▶ _PASSAGE FOR REVIEW_
Østfold Energi is a Norwegian energy producer within the business areas of hydropower, wind and heat. The company operates hydroelectric power plants in Østfold and Sogn og Fjordane with an annual power production of 1,680 TW·h/year. The power plants operated by Østfold Energi are Borgund power plant (1013 GWh/year), Stuvane power plant (165 GW·h/yr), Nyset-Steggje power plant (449 GW·h/yr), Brekke power plant (30 GW·h/yr), Tistedalsfoss power plant (13 GW·h/yr) and Ørje power plant (9 GW·h/yr).

In 2009 Østfold Energi, together with Nord-Trøndelag Elektrisitetsverk, purchased Siso and Lakshola power plants in Nordland county. Combined production at the power plants totals around 1 TWh. This acquisition brings Østfold Energi’s share of Norway’s total hydropower production to around 1.7 per cent.

Østfold Energi is co-owner of Kvalheim Kraft DA who owns and operates the windmill park Mehuken in Sogn og Fjordane on the west coast of Norway. The wind farm was opened in 2001 with five wind turbines. In 2010 the wind farm was extended with additional eight wind turbines. The annual production of electricity is now 65 GWh. The approximately 3,000 households in the Vågsøy municipality are now self-supported with electricity from the wind turbines at Mehuken.

▶ _EXTRACTED RECORDS_
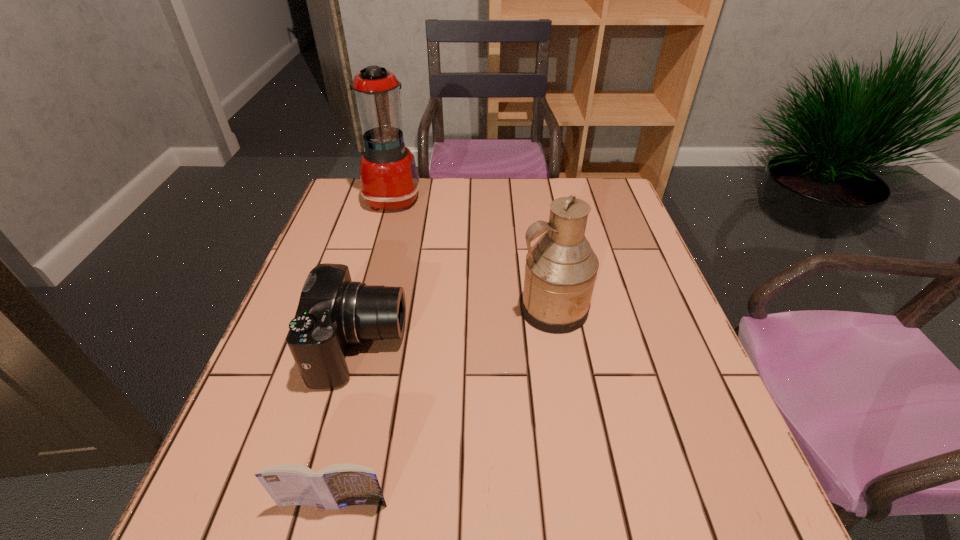
The width and height of the screenshot is (960, 540). I want to click on the tallest object, so click(x=389, y=180).

Image resolution: width=960 pixels, height=540 pixels. What are the coordinates of `the farthest object` in the screenshot? It's located at (389, 180).

This screenshot has height=540, width=960. I want to click on pitcher, so click(561, 267).

What are the coordinates of `the second tallest object` in the screenshot? It's located at (561, 267).

This screenshot has height=540, width=960. I want to click on camera, so click(334, 312).

This screenshot has height=540, width=960. Identify the location of the shortest object. (335, 486).

The height and width of the screenshot is (540, 960). In order to click on the nearest object in this screenshot , I will do `click(335, 486)`.

Identify the location of vacant region located 0.360m on the controls of the farthest object. The image size is (960, 540). pyautogui.click(x=537, y=198).

Identify the location of vacant space located 0.340m on the front of the second tallest object. (585, 495).

Where is `vacant space located 0.160m on the lens of the second shortest object`? This screenshot has width=960, height=540. vacant space located 0.160m on the lens of the second shortest object is located at coordinates (478, 346).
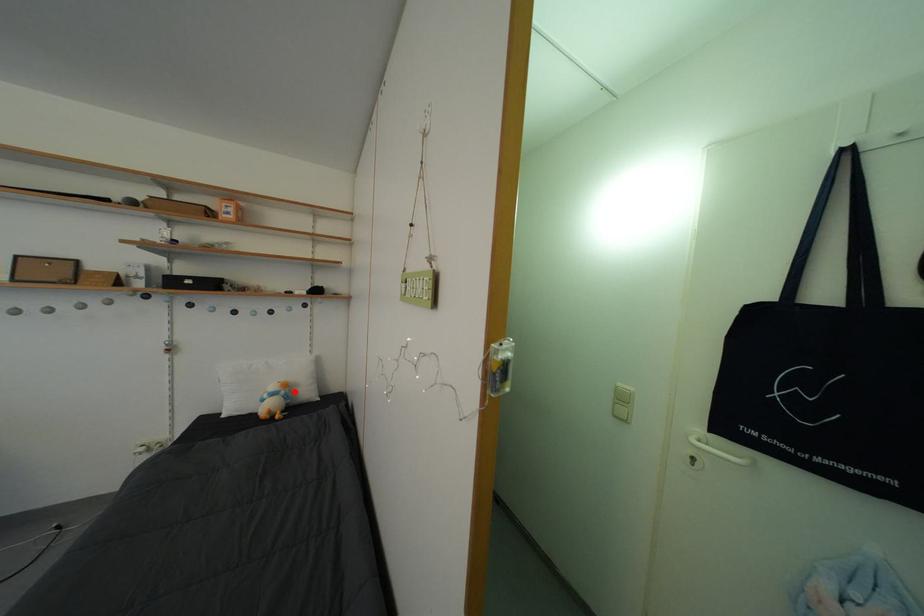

▶ _ASSIGNMENT 1_
Reproduce verbatim the section of the passage on Østfold Energi that begins at the words "Østfold Energi is co-owner" and ends after the words "turbines at Mehuken.".
▶ _ASSIGNMENT 2_
Write the next part of the passage on Østfold Energi, continuing on from its final sentence.

▶ _RESULT 1_
Østfold Energi is co-owner of Kvalheim Kraft DA who owns and operates the windmill park Mehuken in Sogn og Fjordane on the west coast of Norway. The wind farm was opened in 2001 with five wind turbines. In 2010 the wind farm was extended with additional eight wind turbines. The annual production of electricity is now 65 GWh. The approximately 3,000 households in the Vågsøy municipality are now self-supported with electricity from the wind turbines at Mehuken.

▶ _RESULT 2_
Østfold Energi owns and operates two modern waste-to-energy plants. The plant in Sarpsborg converts waste residue (house refuse and industrial waste) into thermal energy (process steam) to Borregaard. The plant in Rakkestad provides process steam and district heating to nearby industrial companies. Totally 181 GWh thermal energy was produced at the waste-to-energy plants during 2010.

The company also holds ownership of Zephyr (33%), Norsk Grønnkraft (25%), Kvalheim Kraft (33%), Rygge sivile lufthavn (15%) and Hafslund (4.5%).

The company is owned by Østfold county municipality and thirteen municipalities in Østfold: Østfold county municipality (50%), the municipality of Sarpsborg (14.29%), Halden (7.14%), Moss (7.14%), Askim (4.29%), Fredrikstad (4.29%), Eidsberg (2.86%), Aremark (1.43%), Hobøl (1.43%), Marker (1.43%), Rømskog (1.43%), Skiptvet (1.43%), Spydeberg (1.43%), Våler (1.43%).

In 2011, NIB and the Norwegian energy company Østfold Energi signed a loan totalling NOK 179 million (EUR 23 million) for financing investments in wind and hydropower production, and district heating plants.

In 2014, Østfold Energi sold its shares in EfW heat provider, Hafslund ASA. The managing director Oddmund Kroken said, the energy firm will use the cash to invest €30.7m in other renewable energy projects.

In April 2017, Orkla, Thon Holding AS and Østfold Energi have entered into an agreement with the investment company Jotunfjell Partners for the sale of Rygge Sivile Lufthavn AS.

History
The company was created through the 1960s to the 1980s as a merger between the municipal owned power companies throughout Østfold, with only five municipalities not joining. Until 1997 the company was named Østfold Energiverk.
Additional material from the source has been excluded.